Ce qu'un bon courtier fait pour vous
- Identifie les 2-3 banques qui financeront votre profil
- Présente votre dossier sous l'angle le plus favorable
- Négocie le taux et les conditions
- Obtient des réponses en 2-3 semaines au lieu de 2 mois
Ce que ça coûte
- Courtiers rémunérés par la banque : gratuit pour vous (mais ils orientent vers les banques qui les paient le mieux)

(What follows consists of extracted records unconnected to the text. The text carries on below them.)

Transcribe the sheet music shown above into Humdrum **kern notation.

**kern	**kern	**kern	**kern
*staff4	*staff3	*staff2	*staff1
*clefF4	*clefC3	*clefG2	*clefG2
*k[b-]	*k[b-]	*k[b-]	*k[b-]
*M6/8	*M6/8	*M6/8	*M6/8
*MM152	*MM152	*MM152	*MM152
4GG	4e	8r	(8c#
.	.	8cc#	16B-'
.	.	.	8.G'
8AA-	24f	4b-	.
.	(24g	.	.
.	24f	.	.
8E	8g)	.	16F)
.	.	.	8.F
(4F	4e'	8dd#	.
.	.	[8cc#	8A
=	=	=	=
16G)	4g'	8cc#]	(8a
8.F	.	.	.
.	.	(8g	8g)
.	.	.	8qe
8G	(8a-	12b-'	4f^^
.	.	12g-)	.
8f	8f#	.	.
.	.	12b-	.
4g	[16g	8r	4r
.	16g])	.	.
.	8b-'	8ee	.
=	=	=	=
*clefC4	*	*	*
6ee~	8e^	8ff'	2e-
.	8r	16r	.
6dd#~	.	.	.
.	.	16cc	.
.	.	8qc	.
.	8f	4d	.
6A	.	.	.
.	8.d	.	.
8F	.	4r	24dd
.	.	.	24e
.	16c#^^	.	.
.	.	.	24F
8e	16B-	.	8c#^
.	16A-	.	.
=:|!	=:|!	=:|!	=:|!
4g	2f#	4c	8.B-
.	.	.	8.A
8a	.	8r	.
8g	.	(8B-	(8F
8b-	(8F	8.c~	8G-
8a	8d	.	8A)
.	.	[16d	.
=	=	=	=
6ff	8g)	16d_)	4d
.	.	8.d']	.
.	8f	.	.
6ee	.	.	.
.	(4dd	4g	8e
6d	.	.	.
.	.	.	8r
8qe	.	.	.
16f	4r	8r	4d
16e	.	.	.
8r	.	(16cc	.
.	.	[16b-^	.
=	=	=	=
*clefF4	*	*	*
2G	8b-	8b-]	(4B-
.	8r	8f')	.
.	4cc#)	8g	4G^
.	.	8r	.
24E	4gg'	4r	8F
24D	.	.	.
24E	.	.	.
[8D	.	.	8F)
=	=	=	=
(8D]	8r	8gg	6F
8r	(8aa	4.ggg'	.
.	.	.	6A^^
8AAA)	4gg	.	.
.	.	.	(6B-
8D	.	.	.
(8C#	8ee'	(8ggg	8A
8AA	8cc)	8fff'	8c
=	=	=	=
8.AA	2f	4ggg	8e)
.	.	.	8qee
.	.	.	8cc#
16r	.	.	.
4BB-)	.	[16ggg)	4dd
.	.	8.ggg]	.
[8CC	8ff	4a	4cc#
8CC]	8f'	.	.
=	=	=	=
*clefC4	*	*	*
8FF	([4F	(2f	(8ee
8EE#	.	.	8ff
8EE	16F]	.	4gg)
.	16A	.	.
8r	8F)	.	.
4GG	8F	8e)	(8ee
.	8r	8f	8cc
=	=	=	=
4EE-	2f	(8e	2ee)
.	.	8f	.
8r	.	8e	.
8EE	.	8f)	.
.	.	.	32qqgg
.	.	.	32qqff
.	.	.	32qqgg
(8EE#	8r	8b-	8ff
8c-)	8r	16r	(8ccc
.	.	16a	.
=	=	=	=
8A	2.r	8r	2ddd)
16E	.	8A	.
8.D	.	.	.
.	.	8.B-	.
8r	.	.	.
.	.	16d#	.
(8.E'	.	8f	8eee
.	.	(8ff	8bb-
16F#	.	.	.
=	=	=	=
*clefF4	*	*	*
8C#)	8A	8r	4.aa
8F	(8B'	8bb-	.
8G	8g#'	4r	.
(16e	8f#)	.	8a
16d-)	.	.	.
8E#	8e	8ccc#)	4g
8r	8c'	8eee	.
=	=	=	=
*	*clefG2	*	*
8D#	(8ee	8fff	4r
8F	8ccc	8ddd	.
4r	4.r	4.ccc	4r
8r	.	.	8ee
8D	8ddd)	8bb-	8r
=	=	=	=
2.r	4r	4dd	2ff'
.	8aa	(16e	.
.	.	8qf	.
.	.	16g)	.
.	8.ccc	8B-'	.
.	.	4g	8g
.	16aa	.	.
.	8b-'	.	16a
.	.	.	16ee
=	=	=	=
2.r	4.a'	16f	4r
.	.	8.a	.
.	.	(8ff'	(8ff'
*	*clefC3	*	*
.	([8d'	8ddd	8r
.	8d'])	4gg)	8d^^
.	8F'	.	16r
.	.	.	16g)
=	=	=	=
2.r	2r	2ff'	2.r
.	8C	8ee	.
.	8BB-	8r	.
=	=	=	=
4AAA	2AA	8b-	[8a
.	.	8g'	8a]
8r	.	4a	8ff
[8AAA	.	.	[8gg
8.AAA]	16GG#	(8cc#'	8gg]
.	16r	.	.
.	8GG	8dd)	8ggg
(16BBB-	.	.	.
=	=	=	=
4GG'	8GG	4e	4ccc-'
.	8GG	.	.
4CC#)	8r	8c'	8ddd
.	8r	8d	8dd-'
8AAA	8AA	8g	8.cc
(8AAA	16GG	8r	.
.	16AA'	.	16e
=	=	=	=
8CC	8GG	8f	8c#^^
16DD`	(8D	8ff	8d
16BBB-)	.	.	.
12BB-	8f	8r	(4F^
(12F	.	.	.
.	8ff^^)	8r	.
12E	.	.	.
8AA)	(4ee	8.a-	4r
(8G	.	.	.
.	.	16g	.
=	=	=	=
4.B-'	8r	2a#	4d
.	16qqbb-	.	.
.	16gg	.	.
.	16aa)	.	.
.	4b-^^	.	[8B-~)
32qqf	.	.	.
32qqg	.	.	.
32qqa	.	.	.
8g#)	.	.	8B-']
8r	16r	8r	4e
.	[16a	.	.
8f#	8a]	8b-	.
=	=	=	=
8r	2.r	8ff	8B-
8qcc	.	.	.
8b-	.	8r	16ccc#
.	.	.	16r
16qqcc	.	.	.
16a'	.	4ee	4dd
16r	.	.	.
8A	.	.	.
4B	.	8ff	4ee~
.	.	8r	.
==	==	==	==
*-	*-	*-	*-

- Courtiers à honoraires : 1 000-3 000 EUR ou 1 % du montant emprunté
- Recommandation : utilisez les deux. Le courtier gratuit pour un premier passage, puis un courtier à honoraires si le premier échoue.
Montage financier concret : investir avec 5 000 EUR
Profil : Caroline, 31 ans, infirmière, CDI depuis 4 ans, salaire net 2 400 EUR/mois, 5 000 EUR d'épargne.
Le projet :
- Achat T2 de 48 m² à Limoges : 72 000 EUR
- Frais de notaire : 5 760 EUR
- Travaux : 8 000 EUR
- Ameublement LMNP : 3 200 EUR
- Total : 88 960 EUR
Le financement :
- Apport : 5 000 EUR (frais de notaire partiels)
- Prêt bancaire : 83 960 EUR (dont 11 200 EUR de travaux/meublés)
- Durée : 25 ans à 3,55 %
- Mensualité : 424 EUR
- Loyer LMNP meublé : 480 EUR
- Charges mensuelles (copro, PNO, TF, vacance) : 120 EUR
- Cash-flow : -64 EUR/mois
C'est un effort d'épargne de 64 EUR/mois pour constituer un patrimoine de 89 000 EUR financé à 94 % par la banque et le locataire. Sur 20 ans, le bien sera remboursé aux deux tiers, et Caroline aura un patrimoine net de plus de 60 000 EUR.
Conclusion : le vrai obstacle, ce n'est pas l'apport
L'apport est un prétexte commode pour ne pas se lancer. La vraie question est : votre projet est-il suffisamment rentable pour qu'une banque accepte de le financer ? Si oui, l'une des 5 stratégies ci-dessus vous permettra de trouver une solution. Si non, ce n'est pas l'apport le problème, c'est le projet.
Commencez par construire un dossier irréprochable et un projet chiffré avec précision. Le reste suivra.